C’est vrai. Mais, dès qu’il s’agit d’images, on se heurte à toutes sortes de difficultés avec les éditeurs. Il y a eu chez Aubier-Flammarion une publication de l’ouvrage de Carroll illustré par lui-même et celle de La Chasse au Snark, à la revue Fontaine, en 1946 qui comprenait des illustrations de Max Ernst.

C’est dommage, bien sûr. Je pense que l’image, surtout lorsqu’il s’agit de très belles gravures, est un support au texte, une référence en quelque sorte.
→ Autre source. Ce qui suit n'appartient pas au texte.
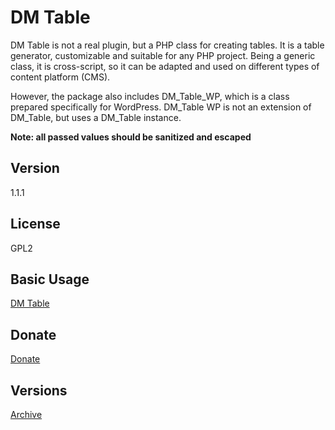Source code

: # DM Table

DM Table is not a real plugin, but a PHP class for creating tables. It is a table generator, customizable and suitable for any PHP project. Being a generic class, it is cross-script, so it can be adapted and used on different types of content platform (CMS).

However, the package also includes DM_Table_WP, which is a class prepared specifically for WordPress. DM_Table WP is not an extension of DM_Table, but uses a DM_Table instance.

__Note: all passed values should be sanitized and escaped__

## Version
1.1.1

## License
GPL2

## Basic Usage 
[DM Table](https://www.iljester.com/portfolio/dm-table/)

## Donate
[Donate](https://www.iljester.com/donate-donazione/)

## Versions
[Archive](https://www.iljester.com/dm-table-versions/)
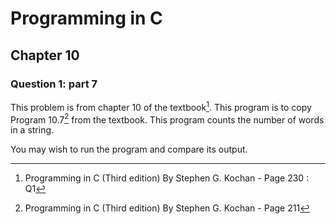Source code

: # Programming in C
## Chapter 10
### Question 1: part 7

This problem is from chapter 10 of the textbook[^1]. This program is to copy Program 10.7[^2] from the textbook. This program counts the number of words in a string.

You may wish to run the program and compare its output.


[^1]: Programming in C (Third edition) By Stephen G. Kochan - Page 230 : Q1
[^2]: Programming in C (Third edition) By Stephen G. Kochan - Page 211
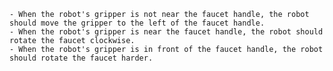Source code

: 
    - When the robot's gripper is not near the faucet handle, the robot should move the gripper to the left of the faucet handle.
    - When the robot's gripper is near the faucet handle, the robot should rotate the faucet clockwise.
    - When the robot's gripper is in front of the faucet handle, the robot should rotate the faucet harder.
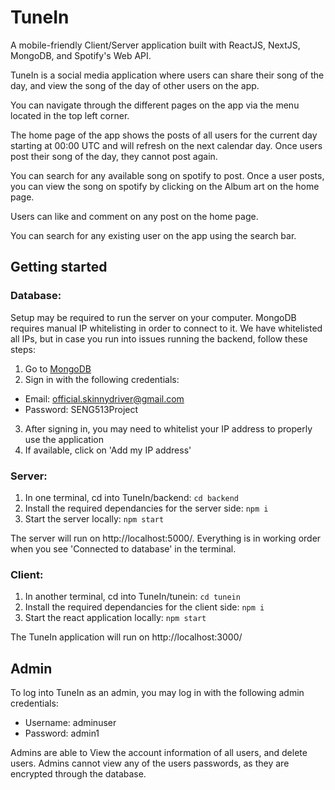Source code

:# TuneIn
A mobile-friendly Client/Server application built with ReactJS, NextJS, MongoDB, and Spotify's Web API.

TuneIn is a social media application where users can share their song of the day, and view the song of the day of other users on the app.

You can navigate through the different pages on the app via the menu located in the top left corner.

The home page of the app shows the posts of all users for the current day starting at 00:00 UTC and will refresh on the next calendar day. Once users post their song of the day, they cannot post again.

You can search for any available song on spotify to post. Once a user posts, you can view the song on spotify by clicking on the Album art on the home page.

Users can like and comment on any post on the home page.

You can search for any existing user on the app using the search bar.

## Getting started

### Database:
Setup may be required to run the server on your computer. MongoDB requires manual IP whitelisting in order to connect to it. We have whitelisted all IPs, but in case you run into issues running the backend, follow these steps:

1. Go to [MongoDB](https://account.mongodb.com/account/login)
2. Sign in with the following credentials:
- Email: official.skinnydriver@gmail.com
- Password: SENG513Project
3. After signing in, you may need to whitelist your IP address to properly use the application
4. If available, click on 'Add my IP address'

### Server:
1. In one terminal, cd into TuneIn/backend: `cd backend`
2. Install the required dependancies for the server side: `npm i`
3. Start the server locally: `npm start`

The server will run on http://localhost:5000/. Everything is in working order when you see 'Connected to database' in the terminal.

### Client:
1. In another terminal, cd into TuneIn/tunein: `cd tunein`
2. Install the required dependancies for the client side: `npm i`
3. Start the react application locally: `npm start`

The TuneIn application will run on http://localhost:3000/

## Admin
To log into TuneIn as an admin, you may log in with the following admin credentials:

- Username: adminuser
- Password: admin1

Admins are able to View the account information of all users, and delete users.
Admins cannot view any of the users passwords, as they are encrypted through the database.
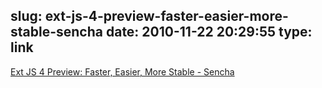 slug: ext-js-4-preview-faster-easier-more-stable-sencha
date: 2010-11-22 20:29:55
type: link
---

[Ext JS 4 Preview: Faster, Easier, More Stable - Sencha](http://www.sencha.com/blog/2010/11/22/ext-js-4-preview-faster-easier-more-stable/?utm_source=feedburner&utm_medium=feed&utm_campaign=Feed%3A+extblog+%28Ext+JS+Blog%29)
La première publication que j’avais faite de La Chasse au Snark, à la revue Fontaine, en 1946, était accompagnée d’illustrations de Max Ernst.
 

Depuis que cette collection existe chez Flammarion, à part les trois premiers ouvrages, la couverture dessinée par Max Ernst a toujours été un point de repère. En janvier 1976, un changement notable vient d’y être apporté : La Porte de pierre de Léonora Carrington paraît sous une couverture plus classique, plus anonyme, qu’est-ce que cela a provoqué en vous ?
 

La couverture de Max Ernst a de tout temps été un fétiche pour moi. Max Ernst avait eu la générosité de me l’offrir. J’ai tout d’abord déploré ce changement. Puis la réaction d’amis comme André Pieyre de Mandiargues m’a rassuré. Il est vrai que le dessin d’Ernst ne permettait pas de donner suffisamment de place au titre, au nom de l’auteur, etc.
 

Passer de Max Ernst à une couverture de type plus classique veut-il dire que dans le choix de vos œuvres, vous allez céder la place à une forme plus traditionnelle de littérature ?
 

Non, certainement pas. Sinon, je crois que je ne poursuivrai pas cette collection. Mes projets actuels vont en tout cas dans le sens de la collection. Il y a d’abord un second volume de Lettres aux petites filles, suivi de Fantasmagories de Lewis Carroll, un poème presque intraduisible, et, dans le même volume consacré à Carroll, Alice à la scène, un commentaire que Carroll a écrit sur Alice.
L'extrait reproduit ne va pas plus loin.